What followed were ceramic classes at the Burnaby Arts Centre, beginning with the amazing Gail Carney, membership in the Burnaby Potters Guild and, subsequently, the building of her own studio. She spent the next decade creating work for sale in shops and galleries in the lower mainland, Washington State and the interior of BC. – the most notable of which was The Queensdale Gallery in North Vancouver, run by Muriel Olsen.
In 1989, Sharon was hired to teach classes in the community and at the BAC (which expanded to become the Shadbolt Centre for the Arts in 1995). She instructed students from preschool through to adult until 1990, when she moved to the administrative side, as an assistant to the Adult Programmer. Somehow, for the next million years, she ended up as the ‘Adult Programmer’, followed by ‘Adult Visual/Ceramic Arts Programmer’ and finally the ‘Ceramic Arts Programmer’ for all ages. And throughout all this she has maintained her studio and managed to continue, stubbornly, to create.
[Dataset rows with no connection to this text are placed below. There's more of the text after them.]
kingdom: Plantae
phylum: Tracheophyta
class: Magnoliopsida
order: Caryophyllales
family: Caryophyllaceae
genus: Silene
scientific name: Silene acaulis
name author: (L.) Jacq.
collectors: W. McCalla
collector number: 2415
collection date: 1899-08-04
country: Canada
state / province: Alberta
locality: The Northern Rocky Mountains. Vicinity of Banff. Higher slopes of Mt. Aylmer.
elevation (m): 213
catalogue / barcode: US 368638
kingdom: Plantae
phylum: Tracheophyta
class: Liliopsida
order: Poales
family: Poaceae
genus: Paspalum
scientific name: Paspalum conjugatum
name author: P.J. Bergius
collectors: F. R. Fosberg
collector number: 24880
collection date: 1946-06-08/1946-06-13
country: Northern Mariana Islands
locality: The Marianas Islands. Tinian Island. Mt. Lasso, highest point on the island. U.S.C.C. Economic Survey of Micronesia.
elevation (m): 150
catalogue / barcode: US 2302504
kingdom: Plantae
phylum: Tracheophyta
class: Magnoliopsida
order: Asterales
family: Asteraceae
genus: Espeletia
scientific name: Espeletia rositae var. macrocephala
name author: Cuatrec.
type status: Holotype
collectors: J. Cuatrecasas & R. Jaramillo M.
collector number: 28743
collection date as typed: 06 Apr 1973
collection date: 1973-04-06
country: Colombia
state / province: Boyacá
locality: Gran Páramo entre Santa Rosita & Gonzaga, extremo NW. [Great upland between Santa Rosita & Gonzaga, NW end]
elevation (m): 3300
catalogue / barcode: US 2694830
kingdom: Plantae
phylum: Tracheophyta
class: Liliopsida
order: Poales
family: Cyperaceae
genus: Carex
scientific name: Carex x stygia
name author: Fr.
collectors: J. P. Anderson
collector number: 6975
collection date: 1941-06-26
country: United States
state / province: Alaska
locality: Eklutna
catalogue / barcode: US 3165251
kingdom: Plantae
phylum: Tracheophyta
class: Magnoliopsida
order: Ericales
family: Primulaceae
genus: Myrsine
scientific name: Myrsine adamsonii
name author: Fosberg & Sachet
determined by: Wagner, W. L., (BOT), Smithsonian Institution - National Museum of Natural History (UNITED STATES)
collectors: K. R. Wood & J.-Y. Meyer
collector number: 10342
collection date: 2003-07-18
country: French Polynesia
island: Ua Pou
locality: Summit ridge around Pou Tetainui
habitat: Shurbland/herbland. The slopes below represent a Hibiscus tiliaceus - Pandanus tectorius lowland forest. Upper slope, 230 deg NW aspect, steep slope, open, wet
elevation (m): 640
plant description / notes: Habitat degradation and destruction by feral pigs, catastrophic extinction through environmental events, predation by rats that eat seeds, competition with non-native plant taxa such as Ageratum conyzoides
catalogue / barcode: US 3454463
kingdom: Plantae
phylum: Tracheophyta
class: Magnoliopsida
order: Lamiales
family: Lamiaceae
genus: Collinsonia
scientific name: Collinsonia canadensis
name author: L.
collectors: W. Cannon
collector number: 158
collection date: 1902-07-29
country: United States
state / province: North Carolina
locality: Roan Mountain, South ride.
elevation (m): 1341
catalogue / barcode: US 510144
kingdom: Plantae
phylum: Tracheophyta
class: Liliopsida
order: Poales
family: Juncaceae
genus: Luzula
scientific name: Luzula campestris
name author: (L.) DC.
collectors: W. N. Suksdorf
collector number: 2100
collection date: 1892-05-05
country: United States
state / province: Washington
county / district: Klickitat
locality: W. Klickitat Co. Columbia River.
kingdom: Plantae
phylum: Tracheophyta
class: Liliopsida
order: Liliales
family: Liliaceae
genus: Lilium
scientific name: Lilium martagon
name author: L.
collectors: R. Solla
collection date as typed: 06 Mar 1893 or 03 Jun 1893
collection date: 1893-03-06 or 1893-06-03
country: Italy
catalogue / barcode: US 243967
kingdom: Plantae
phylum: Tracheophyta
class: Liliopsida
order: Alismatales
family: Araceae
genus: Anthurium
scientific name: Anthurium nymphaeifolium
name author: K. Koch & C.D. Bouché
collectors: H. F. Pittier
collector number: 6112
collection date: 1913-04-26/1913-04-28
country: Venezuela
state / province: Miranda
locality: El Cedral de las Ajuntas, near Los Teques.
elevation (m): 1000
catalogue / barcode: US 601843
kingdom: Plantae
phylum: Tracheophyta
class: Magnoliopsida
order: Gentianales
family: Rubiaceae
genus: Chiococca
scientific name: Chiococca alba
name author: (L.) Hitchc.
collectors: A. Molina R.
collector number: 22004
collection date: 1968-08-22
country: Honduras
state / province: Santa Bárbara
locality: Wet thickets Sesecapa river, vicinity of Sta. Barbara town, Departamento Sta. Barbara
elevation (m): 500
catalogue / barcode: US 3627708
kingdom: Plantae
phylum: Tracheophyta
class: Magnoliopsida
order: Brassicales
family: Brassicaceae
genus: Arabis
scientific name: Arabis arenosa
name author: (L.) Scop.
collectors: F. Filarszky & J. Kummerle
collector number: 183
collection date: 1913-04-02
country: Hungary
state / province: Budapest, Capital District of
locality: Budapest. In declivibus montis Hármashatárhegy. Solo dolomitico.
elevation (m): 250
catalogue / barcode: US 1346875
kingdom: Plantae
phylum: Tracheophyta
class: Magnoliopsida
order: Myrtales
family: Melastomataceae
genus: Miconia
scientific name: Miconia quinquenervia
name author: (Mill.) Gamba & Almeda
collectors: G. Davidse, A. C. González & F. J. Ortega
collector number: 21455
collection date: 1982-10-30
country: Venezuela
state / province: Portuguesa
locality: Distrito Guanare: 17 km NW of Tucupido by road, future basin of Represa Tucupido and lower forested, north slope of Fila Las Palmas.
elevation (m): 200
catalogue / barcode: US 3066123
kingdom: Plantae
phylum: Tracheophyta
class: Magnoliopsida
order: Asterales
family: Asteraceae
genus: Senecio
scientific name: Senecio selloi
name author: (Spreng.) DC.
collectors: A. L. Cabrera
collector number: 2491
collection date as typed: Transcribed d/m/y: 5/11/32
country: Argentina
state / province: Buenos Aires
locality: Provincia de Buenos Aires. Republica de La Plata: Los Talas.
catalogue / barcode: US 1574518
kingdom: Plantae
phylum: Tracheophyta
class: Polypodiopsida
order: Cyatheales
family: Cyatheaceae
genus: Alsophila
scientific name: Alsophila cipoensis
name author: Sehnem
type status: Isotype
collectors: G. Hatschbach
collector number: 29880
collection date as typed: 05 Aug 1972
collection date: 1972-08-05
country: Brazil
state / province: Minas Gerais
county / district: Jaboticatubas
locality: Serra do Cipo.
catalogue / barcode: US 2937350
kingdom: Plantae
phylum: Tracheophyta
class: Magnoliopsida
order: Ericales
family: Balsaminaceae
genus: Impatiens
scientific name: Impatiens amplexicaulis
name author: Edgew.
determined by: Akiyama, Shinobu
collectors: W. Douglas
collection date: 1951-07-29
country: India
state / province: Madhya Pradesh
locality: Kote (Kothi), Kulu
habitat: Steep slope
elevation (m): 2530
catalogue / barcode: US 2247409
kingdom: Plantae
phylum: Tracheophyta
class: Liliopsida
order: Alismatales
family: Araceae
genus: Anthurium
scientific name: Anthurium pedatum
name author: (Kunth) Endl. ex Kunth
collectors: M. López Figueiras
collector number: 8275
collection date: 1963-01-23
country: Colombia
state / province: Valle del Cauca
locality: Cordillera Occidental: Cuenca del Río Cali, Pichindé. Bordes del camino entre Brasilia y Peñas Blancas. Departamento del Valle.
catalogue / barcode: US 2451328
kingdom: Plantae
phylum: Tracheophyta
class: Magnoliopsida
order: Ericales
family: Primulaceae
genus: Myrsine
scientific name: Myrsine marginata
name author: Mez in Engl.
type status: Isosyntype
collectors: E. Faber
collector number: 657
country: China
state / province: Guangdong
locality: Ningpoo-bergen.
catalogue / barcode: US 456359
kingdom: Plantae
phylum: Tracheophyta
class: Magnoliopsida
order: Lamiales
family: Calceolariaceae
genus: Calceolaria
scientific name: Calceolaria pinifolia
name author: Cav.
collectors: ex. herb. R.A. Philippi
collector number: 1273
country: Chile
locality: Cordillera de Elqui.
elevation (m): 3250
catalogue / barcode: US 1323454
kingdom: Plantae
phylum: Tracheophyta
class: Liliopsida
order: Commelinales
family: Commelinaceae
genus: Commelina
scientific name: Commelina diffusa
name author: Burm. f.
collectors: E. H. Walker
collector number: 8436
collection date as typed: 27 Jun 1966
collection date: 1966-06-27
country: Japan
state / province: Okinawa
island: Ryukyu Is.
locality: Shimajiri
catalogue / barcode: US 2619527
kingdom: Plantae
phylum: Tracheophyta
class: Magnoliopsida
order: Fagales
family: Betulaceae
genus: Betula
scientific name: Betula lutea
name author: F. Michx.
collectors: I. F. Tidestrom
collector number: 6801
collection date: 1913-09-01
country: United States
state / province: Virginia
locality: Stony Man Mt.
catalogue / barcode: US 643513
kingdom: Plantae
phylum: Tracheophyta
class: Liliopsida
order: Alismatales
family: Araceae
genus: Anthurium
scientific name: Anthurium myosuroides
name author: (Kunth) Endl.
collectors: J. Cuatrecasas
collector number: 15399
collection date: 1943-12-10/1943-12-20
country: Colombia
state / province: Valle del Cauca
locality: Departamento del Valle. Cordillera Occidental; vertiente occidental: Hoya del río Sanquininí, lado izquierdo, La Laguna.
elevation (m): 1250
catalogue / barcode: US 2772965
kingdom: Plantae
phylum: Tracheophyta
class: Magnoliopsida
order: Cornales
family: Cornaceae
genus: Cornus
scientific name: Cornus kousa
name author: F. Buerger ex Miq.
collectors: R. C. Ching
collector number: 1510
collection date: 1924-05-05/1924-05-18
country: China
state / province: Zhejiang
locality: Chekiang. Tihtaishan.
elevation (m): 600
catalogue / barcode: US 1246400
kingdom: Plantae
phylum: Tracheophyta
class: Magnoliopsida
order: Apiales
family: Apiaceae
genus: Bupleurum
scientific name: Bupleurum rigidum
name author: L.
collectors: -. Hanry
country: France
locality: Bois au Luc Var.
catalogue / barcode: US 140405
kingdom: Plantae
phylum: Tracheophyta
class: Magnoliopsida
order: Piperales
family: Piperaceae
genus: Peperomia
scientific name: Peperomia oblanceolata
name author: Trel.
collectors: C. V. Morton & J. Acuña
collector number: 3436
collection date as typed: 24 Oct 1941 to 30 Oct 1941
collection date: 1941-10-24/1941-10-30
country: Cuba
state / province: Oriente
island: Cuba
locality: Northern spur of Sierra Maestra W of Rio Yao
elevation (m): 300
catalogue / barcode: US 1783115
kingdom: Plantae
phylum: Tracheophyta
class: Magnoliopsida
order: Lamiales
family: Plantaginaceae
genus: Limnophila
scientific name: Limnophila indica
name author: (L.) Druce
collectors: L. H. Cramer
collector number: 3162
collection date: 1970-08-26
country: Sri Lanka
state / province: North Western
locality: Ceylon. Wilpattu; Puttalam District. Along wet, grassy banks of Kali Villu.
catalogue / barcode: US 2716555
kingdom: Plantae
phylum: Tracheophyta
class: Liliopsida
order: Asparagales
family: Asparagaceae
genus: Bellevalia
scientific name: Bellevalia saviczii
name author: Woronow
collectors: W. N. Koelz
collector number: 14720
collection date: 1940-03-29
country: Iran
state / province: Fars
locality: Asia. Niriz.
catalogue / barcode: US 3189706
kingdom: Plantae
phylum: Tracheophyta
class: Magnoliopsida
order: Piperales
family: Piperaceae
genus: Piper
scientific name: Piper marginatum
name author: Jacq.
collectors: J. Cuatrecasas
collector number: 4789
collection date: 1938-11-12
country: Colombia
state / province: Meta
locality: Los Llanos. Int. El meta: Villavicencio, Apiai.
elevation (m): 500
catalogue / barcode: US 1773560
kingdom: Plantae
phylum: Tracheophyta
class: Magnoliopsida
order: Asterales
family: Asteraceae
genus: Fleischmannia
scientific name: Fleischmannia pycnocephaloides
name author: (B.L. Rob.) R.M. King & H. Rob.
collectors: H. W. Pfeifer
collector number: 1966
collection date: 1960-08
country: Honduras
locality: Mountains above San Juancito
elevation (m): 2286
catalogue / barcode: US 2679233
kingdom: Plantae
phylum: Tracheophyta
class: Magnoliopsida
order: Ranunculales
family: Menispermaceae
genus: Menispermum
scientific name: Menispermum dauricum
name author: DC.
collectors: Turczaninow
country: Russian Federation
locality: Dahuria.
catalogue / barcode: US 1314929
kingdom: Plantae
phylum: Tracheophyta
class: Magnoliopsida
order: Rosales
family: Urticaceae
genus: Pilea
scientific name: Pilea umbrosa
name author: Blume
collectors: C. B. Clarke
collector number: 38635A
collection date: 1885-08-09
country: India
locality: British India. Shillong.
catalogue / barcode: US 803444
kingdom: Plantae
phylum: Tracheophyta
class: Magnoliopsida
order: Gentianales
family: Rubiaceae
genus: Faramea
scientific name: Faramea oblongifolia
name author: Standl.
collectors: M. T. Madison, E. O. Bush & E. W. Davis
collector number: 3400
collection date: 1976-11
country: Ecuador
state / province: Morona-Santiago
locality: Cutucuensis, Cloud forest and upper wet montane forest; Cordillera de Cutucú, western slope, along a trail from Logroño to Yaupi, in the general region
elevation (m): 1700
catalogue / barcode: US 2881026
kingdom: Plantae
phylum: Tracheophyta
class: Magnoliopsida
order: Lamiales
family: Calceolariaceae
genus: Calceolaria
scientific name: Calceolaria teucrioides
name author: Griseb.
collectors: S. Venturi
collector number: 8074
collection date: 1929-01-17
Due to the fabulous staff she works with, the incredible Shadbolt instructors and the numerous local, national and international artists who have graced the studios at the Shadbolt Centre for the past 25+ years, Sharon has had the benefit of meeting and learning from some of the world’s top ceramic artists. For this she remains eternally grateful.
Sharon retired in 2017, in order to pursue her passion for clay. She was subsequently given the amazing opportunity of being the Ceramic Artist in Residence at Vancouver's Museum of Anthropology in 2019, which resulted in the Museum's purchase of two of the pieces which she created during her time there, which are now installed in the Koerner Collection, alongside the works which inspired them.
Now, with long-anticipated renovations to her studio complete, she is once again up to her elbows in clay and couldn't be happier.